*Required work*
From the first line to the last, print the records exactly.

Exercise data Start Marker

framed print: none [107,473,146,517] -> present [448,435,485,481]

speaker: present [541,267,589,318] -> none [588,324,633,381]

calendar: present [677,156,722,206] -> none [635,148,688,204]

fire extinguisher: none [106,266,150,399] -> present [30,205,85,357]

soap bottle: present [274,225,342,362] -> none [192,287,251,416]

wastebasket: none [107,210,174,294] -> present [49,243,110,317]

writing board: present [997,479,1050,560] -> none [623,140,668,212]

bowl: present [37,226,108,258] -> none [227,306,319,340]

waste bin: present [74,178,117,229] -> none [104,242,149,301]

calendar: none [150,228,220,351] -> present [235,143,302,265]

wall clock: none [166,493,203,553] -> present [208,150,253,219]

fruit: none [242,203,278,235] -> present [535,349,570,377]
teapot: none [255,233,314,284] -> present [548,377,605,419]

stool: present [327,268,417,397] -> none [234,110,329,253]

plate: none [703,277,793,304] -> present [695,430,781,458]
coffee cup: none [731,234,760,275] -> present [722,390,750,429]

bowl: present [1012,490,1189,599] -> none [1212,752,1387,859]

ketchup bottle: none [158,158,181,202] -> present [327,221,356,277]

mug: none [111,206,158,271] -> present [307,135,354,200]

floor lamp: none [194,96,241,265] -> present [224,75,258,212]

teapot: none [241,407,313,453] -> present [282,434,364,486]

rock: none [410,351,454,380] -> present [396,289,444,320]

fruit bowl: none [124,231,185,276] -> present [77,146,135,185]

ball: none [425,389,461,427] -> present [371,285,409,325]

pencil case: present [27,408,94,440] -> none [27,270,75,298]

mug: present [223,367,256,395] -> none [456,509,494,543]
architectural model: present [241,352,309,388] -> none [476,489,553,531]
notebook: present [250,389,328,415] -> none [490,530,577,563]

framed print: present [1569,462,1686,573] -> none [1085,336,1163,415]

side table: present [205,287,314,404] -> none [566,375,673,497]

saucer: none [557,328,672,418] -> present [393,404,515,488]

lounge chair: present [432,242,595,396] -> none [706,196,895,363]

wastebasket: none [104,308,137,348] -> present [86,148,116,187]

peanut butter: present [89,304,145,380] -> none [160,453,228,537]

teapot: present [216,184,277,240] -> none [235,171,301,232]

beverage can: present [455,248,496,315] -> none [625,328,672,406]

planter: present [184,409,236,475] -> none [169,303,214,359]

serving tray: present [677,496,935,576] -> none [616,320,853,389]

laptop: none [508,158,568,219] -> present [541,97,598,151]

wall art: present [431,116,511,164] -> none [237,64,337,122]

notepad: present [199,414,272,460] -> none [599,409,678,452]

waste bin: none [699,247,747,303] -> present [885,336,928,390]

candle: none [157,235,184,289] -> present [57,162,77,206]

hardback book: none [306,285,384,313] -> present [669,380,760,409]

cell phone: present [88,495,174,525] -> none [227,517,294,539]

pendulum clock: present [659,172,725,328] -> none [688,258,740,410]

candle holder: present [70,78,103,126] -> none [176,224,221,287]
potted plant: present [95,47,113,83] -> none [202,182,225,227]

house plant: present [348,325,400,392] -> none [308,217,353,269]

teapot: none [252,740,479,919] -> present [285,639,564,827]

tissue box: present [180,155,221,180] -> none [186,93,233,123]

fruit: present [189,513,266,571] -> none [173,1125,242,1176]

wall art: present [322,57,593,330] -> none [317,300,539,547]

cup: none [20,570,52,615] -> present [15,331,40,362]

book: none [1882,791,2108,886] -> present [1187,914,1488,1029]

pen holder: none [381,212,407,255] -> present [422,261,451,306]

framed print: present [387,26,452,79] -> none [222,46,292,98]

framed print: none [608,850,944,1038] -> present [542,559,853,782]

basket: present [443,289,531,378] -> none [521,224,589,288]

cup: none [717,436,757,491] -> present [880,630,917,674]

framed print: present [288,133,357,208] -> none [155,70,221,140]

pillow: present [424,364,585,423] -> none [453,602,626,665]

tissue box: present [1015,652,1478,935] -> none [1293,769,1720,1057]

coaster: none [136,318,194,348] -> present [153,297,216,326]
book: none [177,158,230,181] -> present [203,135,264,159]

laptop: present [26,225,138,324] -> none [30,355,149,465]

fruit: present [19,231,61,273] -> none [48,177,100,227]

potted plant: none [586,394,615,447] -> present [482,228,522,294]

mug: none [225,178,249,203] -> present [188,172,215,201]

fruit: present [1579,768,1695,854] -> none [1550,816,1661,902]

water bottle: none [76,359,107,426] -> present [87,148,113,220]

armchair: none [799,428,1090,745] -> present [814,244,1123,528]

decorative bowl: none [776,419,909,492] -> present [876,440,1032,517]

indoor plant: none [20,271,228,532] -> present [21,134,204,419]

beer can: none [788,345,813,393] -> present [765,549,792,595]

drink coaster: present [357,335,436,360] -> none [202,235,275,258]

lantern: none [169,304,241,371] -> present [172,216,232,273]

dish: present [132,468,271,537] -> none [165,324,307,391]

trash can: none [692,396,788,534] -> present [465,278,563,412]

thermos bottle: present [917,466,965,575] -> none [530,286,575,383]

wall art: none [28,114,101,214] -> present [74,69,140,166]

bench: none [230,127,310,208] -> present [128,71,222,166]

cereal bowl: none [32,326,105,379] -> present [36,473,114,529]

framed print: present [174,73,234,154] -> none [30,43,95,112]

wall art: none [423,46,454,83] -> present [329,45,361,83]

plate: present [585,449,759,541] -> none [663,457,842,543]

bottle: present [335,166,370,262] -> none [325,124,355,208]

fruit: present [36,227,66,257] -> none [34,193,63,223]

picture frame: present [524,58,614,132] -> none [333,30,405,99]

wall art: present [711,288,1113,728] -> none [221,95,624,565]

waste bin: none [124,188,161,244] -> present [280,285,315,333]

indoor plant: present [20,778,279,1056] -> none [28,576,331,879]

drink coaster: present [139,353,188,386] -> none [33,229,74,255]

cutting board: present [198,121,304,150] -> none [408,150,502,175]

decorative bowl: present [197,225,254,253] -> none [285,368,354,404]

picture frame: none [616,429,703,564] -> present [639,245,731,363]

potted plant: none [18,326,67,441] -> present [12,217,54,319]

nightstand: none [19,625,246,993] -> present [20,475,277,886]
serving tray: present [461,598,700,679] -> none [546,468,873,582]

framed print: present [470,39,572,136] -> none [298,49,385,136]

Exercise data End Marker

*Answer to this task*
framed print: none [107,473,146,517] -> present [448,435,485,481]

speaker: present [541,267,589,318] -> none [588,324,633,381]

calendar: present [677,156,722,206] -> none [635,148,688,204]

fire extinguisher: none [106,266,150,399] -> present [30,205,85,357]

soap bottle: present [274,225,342,362] -> none [192,287,251,416]

wastebasket: none [107,210,174,294] -> present [49,243,110,317]

writing board: present [997,479,1050,560] -> none [623,140,668,212]

bowl: present [37,226,108,258] -> none [227,306,319,340]

waste bin: present [74,178,117,229] -> none [104,242,149,301]

calendar: none [150,228,220,351] -> present [235,143,302,265]

wall clock: none [166,493,203,553] -> present [208,150,253,219]

fruit: none [242,203,278,235] -> present [535,349,570,377]
teapot: none [255,233,314,284] -> present [548,377,605,419]

stool: present [327,268,417,397] -> none [234,110,329,253]

plate: none [703,277,793,304] -> present [695,430,781,458]
coffee cup: none [731,234,760,275] -> present [722,390,750,429]

bowl: present [1012,490,1189,599] -> none [1212,752,1387,859]

ketchup bottle: none [158,158,181,202] -> present [327,221,356,277]

mug: none [111,206,158,271] -> present [307,135,354,200]

floor lamp: none [194,96,241,265] -> present [224,75,258,212]

teapot: none [241,407,313,453] -> present [282,434,364,486]

rock: none [410,351,454,380] -> present [396,289,444,320]

fruit bowl: none [124,231,185,276] -> present [77,146,135,185]

ball: none [425,389,461,427] -> present [371,285,409,325]

pencil case: present [27,408,94,440] -> none [27,270,75,298]

mug: present [223,367,256,395] -> none [456,509,494,543]
architectural model: present [241,352,309,388] -> none [476,489,553,531]
notebook: present [250,389,328,415] -> none [490,530,577,563]

framed print: present [1569,462,1686,573] -> none [1085,336,1163,415]

side table: present [205,287,314,404] -> none [566,375,673,497]

saucer: none [557,328,672,418] -> present [393,404,515,488]

lounge chair: present [432,242,595,396] -> none [706,196,895,363]

wastebasket: none [104,308,137,348] -> present [86,148,116,187]

peanut butter: present [89,304,145,380] -> none [160,453,228,537]

teapot: present [216,184,277,240] -> none [235,171,301,232]

beverage can: present [455,248,496,315] -> none [625,328,672,406]

planter: present [184,409,236,475] -> none [169,303,214,359]

serving tray: present [677,496,935,576] -> none [616,320,853,389]

laptop: none [508,158,568,219] -> present [541,97,598,151]

wall art: present [431,116,511,164] -> none [237,64,337,122]

notepad: present [199,414,272,460] -> none [599,409,678,452]

waste bin: none [699,247,747,303] -> present [885,336,928,390]

candle: none [157,235,184,289] -> present [57,162,77,206]

hardback book: none [306,285,384,313] -> present [669,380,760,409]

cell phone: present [88,495,174,525] -> none [227,517,294,539]

pendulum clock: present [659,172,725,328] -> none [688,258,740,410]

candle holder: present [70,78,103,126] -> none [176,224,221,287]
potted plant: present [95,47,113,83] -> none [202,182,225,227]

house plant: present [348,325,400,392] -> none [308,217,353,269]

teapot: none [252,740,479,919] -> present [285,639,564,827]

tissue box: present [180,155,221,180] -> none [186,93,233,123]

fruit: present [189,513,266,571] -> none [173,1125,242,1176]

wall art: present [322,57,593,330] -> none [317,300,539,547]

cup: none [20,570,52,615] -> present [15,331,40,362]

book: none [1882,791,2108,886] -> present [1187,914,1488,1029]

pen holder: none [381,212,407,255] -> present [422,261,451,306]

framed print: present [387,26,452,79] -> none [222,46,292,98]

framed print: none [608,850,944,1038] -> present [542,559,853,782]

basket: present [443,289,531,378] -> none [521,224,589,288]

cup: none [717,436,757,491] -> present [880,630,917,674]

framed print: present [288,133,357,208] -> none [155,70,221,140]

pillow: present [424,364,585,423] -> none [453,602,626,665]

tissue box: present [1015,652,1478,935] -> none [1293,769,1720,1057]

coaster: none [136,318,194,348] -> present [153,297,216,326]
book: none [177,158,230,181] -> present [203,135,264,159]

laptop: present [26,225,138,324] -> none [30,355,149,465]

fruit: present [19,231,61,273] -> none [48,177,100,227]

potted plant: none [586,394,615,447] -> present [482,228,522,294]

mug: none [225,178,249,203] -> present [188,172,215,201]

fruit: present [1579,768,1695,854] -> none [1550,816,1661,902]

water bottle: none [76,359,107,426] -> present [87,148,113,220]

armchair: none [799,428,1090,745] -> present [814,244,1123,528]

decorative bowl: none [776,419,909,492] -> present [876,440,1032,517]

indoor plant: none [20,271,228,532] -> present [21,134,204,419]

beer can: none [788,345,813,393] -> present [765,549,792,595]

drink coaster: present [357,335,436,360] -> none [202,235,275,258]

lantern: none [169,304,241,371] -> present [172,216,232,273]

dish: present [132,468,271,537] -> none [165,324,307,391]

trash can: none [692,396,788,534] -> present [465,278,563,412]

thermos bottle: present [917,466,965,575] -> none [530,286,575,383]

wall art: none [28,114,101,214] -> present [74,69,140,166]

bench: none [230,127,310,208] -> present [128,71,222,166]

cereal bowl: none [32,326,105,379] -> present [36,473,114,529]

framed print: present [174,73,234,154] -> none [30,43,95,112]

wall art: none [423,46,454,83] -> present [329,45,361,83]

plate: present [585,449,759,541] -> none [663,457,842,543]

bottle: present [335,166,370,262] -> none [325,124,355,208]

fruit: present [36,227,66,257] -> none [34,193,63,223]

picture frame: present [524,58,614,132] -> none [333,30,405,99]

wall art: present [711,288,1113,728] -> none [221,95,624,565]

waste bin: none [124,188,161,244] -> present [280,285,315,333]

indoor plant: present [20,778,279,1056] -> none [28,576,331,879]

drink coaster: present [139,353,188,386] -> none [33,229,74,255]

cutting board: present [198,121,304,150] -> none [408,150,502,175]

decorative bowl: present [197,225,254,253] -> none [285,368,354,404]

picture frame: none [616,429,703,564] -> present [639,245,731,363]

potted plant: none [18,326,67,441] -> present [12,217,54,319]

nightstand: none [19,625,246,993] -> present [20,475,277,886]
serving tray: present [461,598,700,679] -> none [546,468,873,582]

framed print: present [470,39,572,136] -> none [298,49,385,136]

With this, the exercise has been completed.